DIRECTIVE 1.
Return the part of the passage on the Yellowstone supervolcano starting at "1. Steam Explosions, Earthquakes, and" and ending at "total events recorded.", copied word for word.

══════════

Earth was a benign mother during the 20th century, so that we forgot that changes in the physical world are among the most powerful drivers shaping history.  Now we seem to have gone to the other extreme, seeing every change in the physical world as a harbinger of doom.

Here are some antidotes to the nonsense circulating about the Yellowstone supervolcano, from the always reliable USGS.  Odd how so much dreck is circulated on the Internet, when there are these well-written and authoritative reports so easily available.

  1. Steam Explosions, Earthquakes, and Volcanic Eruptions – What’s in Yellowstone’s Future?“, USGS Fact Sheet, 2005 — The best briefing I on the subject I have found; excellent graphics.
  2. Preliminary Assessment of Volcanic and Hydrothermal Hazards in Yellowstone National Park and Vicinity“, USGS report, 2007
  3. Yellowstone Lake Earthquake Swarm Summary as of 8 January 2009“, USGS

Excerpt from #3:

The recent swarm is well above typical activity at Yellowstone. Nevertheless it is not unprecedented during the last 40 years of monitoring. Earthquake swarms within the Yellowstone caldera are typical, with magnitudes occasionally ranging above 4.0. The 1985 swarm on the northwest rim of the caldera lasted for three months, with earthquakes up to M4.9 and over 3000 total events recorded.

══════════

DIRECTIVE 2.
Swap "legend" for "key" in the records, starting at the first line of the records and ending at the line that contains "The value of c5f497fe...". Give only those lines again, with everything else unchanged.

══════════

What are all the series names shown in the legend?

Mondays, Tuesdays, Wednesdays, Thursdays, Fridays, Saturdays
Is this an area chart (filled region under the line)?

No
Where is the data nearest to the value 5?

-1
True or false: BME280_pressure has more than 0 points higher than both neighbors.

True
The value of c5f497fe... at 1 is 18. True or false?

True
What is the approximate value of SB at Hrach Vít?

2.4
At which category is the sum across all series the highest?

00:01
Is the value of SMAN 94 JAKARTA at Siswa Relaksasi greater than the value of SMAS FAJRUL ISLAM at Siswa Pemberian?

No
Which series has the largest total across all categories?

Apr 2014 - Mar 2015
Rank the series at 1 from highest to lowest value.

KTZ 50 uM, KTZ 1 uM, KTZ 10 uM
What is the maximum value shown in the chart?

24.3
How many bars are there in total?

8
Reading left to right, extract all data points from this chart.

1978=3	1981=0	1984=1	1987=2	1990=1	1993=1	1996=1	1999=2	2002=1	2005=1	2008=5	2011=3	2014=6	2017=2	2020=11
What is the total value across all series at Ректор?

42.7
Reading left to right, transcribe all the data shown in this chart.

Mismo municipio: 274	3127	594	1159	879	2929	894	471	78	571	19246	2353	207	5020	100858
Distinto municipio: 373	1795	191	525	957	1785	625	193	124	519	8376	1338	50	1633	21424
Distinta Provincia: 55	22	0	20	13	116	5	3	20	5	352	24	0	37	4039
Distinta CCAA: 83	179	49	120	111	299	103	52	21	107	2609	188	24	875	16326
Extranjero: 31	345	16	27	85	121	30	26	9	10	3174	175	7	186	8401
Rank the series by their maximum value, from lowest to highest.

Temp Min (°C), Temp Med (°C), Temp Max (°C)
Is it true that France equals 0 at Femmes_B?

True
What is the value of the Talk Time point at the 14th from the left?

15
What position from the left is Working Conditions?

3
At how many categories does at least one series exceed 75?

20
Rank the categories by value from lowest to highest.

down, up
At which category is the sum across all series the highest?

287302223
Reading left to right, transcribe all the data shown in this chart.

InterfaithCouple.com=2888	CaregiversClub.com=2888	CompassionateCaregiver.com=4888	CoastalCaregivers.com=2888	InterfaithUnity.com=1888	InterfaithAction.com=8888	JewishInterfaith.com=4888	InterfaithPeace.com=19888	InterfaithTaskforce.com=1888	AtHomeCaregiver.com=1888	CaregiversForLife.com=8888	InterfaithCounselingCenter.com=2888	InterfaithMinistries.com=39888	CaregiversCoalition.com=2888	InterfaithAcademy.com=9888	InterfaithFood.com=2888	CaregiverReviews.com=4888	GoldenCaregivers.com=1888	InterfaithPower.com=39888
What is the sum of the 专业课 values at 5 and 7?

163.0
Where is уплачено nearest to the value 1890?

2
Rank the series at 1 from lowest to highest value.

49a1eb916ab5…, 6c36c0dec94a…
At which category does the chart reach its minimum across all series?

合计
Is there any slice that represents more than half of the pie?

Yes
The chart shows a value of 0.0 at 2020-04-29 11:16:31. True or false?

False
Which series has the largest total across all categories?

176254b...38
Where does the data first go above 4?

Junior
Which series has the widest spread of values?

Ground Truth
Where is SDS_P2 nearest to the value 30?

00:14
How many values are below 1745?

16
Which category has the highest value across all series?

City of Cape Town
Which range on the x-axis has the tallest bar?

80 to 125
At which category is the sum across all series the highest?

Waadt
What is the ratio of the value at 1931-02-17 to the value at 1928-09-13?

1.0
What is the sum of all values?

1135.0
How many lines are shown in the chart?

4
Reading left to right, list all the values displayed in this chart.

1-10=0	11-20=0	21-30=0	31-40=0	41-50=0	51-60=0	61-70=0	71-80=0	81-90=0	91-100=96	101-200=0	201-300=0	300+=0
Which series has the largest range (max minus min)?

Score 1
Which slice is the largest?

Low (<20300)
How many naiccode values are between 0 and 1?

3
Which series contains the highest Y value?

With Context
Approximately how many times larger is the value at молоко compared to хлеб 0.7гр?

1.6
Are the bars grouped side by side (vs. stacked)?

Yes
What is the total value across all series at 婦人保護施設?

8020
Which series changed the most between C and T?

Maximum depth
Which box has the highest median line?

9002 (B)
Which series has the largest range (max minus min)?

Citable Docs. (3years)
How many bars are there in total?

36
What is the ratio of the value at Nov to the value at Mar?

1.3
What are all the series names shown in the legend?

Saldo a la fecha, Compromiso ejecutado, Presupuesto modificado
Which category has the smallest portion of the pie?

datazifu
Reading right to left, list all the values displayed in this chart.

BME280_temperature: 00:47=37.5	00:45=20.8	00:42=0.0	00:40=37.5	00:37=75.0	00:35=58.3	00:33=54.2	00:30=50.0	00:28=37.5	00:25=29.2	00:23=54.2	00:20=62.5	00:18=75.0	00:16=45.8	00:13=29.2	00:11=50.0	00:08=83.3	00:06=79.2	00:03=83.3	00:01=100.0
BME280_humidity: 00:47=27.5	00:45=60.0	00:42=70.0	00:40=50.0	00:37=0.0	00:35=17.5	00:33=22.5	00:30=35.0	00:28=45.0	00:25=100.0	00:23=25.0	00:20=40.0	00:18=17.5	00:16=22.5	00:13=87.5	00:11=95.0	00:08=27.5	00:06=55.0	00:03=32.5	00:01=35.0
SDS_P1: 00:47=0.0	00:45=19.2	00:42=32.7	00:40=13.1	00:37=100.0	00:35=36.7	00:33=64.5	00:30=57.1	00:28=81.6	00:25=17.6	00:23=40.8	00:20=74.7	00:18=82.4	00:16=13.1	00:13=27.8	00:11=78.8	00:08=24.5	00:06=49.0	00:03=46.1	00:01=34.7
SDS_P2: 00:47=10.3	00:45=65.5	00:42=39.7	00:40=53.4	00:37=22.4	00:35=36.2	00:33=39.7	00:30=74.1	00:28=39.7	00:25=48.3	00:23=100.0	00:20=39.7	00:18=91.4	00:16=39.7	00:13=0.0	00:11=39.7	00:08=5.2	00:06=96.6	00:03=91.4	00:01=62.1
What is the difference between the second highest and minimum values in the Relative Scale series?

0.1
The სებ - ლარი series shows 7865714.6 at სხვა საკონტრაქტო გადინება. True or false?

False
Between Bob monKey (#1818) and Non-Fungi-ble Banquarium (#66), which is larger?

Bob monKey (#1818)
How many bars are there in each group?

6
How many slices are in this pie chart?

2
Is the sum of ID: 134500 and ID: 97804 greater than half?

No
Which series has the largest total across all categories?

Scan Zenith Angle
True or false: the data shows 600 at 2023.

══════════

ANSWER SPACE 1.
1. Steam Explosions, Earthquakes, and Volcanic Eruptions – What’s in Yellowstone’s Future?“, USGS Fact Sheet, 2005 — The best briefing I on the subject I have found; excellent graphics.
  2. Preliminary Assessment of Volcanic and Hydrothermal Hazards in Yellowstone National Park and Vicinity“, USGS report, 2007
  3. Yellowstone Lake Earthquake Swarm Summary as of 8 January 2009“, USGS

Excerpt from #3:

The recent swarm is well above typical activity at Yellowstone. Nevertheless it is not unprecedented during the last 40 years of monitoring. Earthquake swarms within the Yellowstone caldera are typical, with magnitudes occasionally ranging above 4.0. The 1985 swarm on the northwest rim of the caldera lasted for three months, with earthquakes up to M4.9 and over 3000 total events recorded.

ANSWER SPACE 2.
What are all the series names shown in the key?

Mondays, Tuesdays, Wednesdays, Thursdays, Fridays, Saturdays
Is this an area chart (filled region under the line)?

No
Where is the data nearest to the value 5?

-1
True or false: BME280_pressure has more than 0 points higher than both neighbors.

True
The value of c5f497fe... at 1 is 18. True or false?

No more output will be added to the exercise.